I rolled over and Stu asked the doctor if that was the baby and she said, “Yep, she’s crowning.”
I screamed. A lot. And I panicked more. But I was pushing with all of my might. The doctor told me that with the next contraction the baby would be born if I pushed as hard as I just had. She told me to reach down and touch my baby’s head and it was so weird feeling. All squishy and weird. At that moment the doctor on call arrived in time to fly into her scrubs and catch the baby. It was the WEIRDEST feeling on earth. I felt her head come out (ring of fire, be damned) and if felt like her body was at least 4 feet long as she slid all the way out. Her shoulders were actually harder to get out than I anticipated but then when they were free she just popped out so fast the doctor almost dropped her.
I kept saying “he” throughout the labor and delivery process, so when she came out and the doctor held her up and said, “Ok Daddy, what is it?” And he said, “IT’S A GIRL!” I was like, “WHAT??? Shut up!” I literally could not even fathom having a girl and still, three days later, I can’t believe that I have a daughter of my very own. I got to hold her immediately and no one even tried to take her from me. I had to check myself to make sure she was, in fact, a girl and she was. The repair was at least half as bad as the pain of pushing, but with no drugs, there was no hiding that I could feel EVERYTHING. I was just so shocked and excited to get to meet my baby girl and exclaim with Stu over and over that we, our family, had a baby girl!
A few hours later, after she was a champ at nursing and got her first bath, we finally finished the check-in process in recovery, so they said we could go ahead and have a baby there now.
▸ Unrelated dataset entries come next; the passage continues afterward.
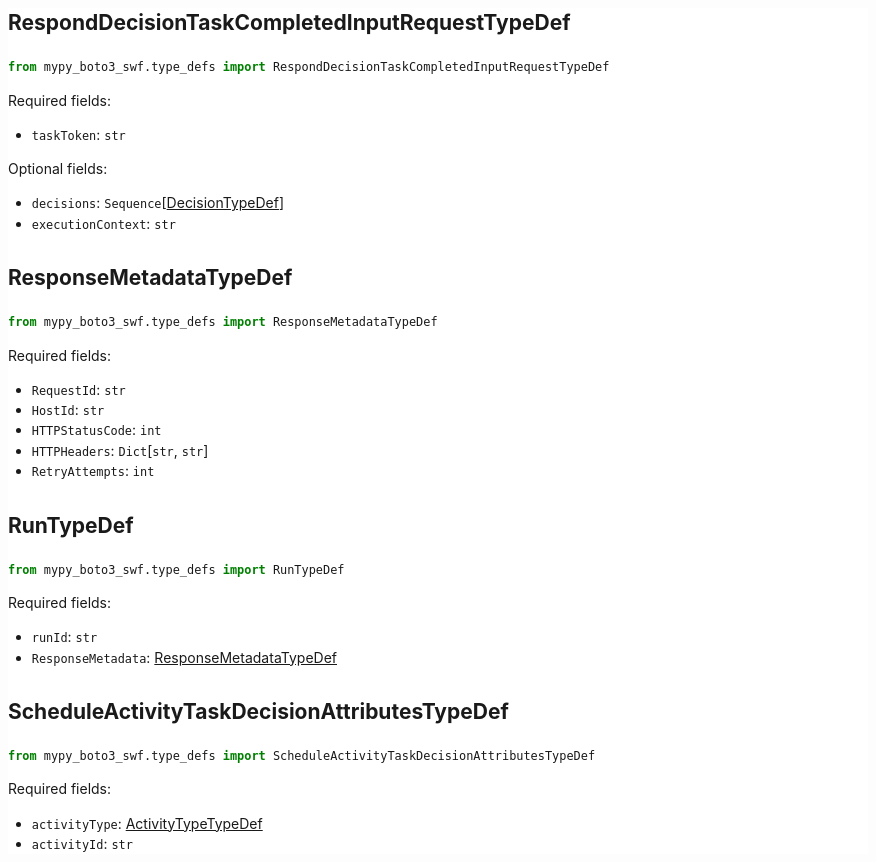<a id="responddecisiontaskcompletedinputrequesttypedef"></a>

## RespondDecisionTaskCompletedInputRequestTypeDef

```python
from mypy_boto3_swf.type_defs import RespondDecisionTaskCompletedInputRequestTypeDef
```

Required fields:

- `taskToken`: `str`

Optional fields:

- `decisions`: `Sequence`\[[DecisionTypeDef](./type_defs.md#decisiontypedef)\]
- `executionContext`: `str`

<a id="responsemetadatatypedef"></a>

## ResponseMetadataTypeDef

```python
from mypy_boto3_swf.type_defs import ResponseMetadataTypeDef
```

Required fields:

- `RequestId`: `str`
- `HostId`: `str`
- `HTTPStatusCode`: `int`
- `HTTPHeaders`: `Dict`\[`str`, `str`\]
- `RetryAttempts`: `int`

<a id="runtypedef"></a>

## RunTypeDef

```python
from mypy_boto3_swf.type_defs import RunTypeDef
```

Required fields:

- `runId`: `str`
- `ResponseMetadata`:
  [ResponseMetadataTypeDef](./type_defs.md#responsemetadatatypedef)

<a id="scheduleactivitytaskdecisionattributestypedef"></a>

## ScheduleActivityTaskDecisionAttributesTypeDef

```python
from mypy_boto3_swf.type_defs import ScheduleActivityTaskDecisionAttributesTypeDef
```

Required fields:

- `activityType`: [ActivityTypeTypeDef](./type_defs.md#activitytypetypedef)
- `activityId`: `str`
We also got the whole thing on video and the entire video is 14 minutes long. It was a completely insane and whirlwind experience, and it was absolutely perfect. I wouldn’t change it for the world.
They asked us after she was born what her name was and I said, “I don’t know!” We hadn’t really settled on a girl’s name because we were both so sure that she was a boy, so we finalized it quickly and got to share that we picked Lila Grace. She was 8 pounds, 11 ounces, and 20 inches long with a 13.75 inch head circumference. It was awesome because we got to call our parents and share that they had a granddaughter! She is absolutely perfect and I am loving every second with her!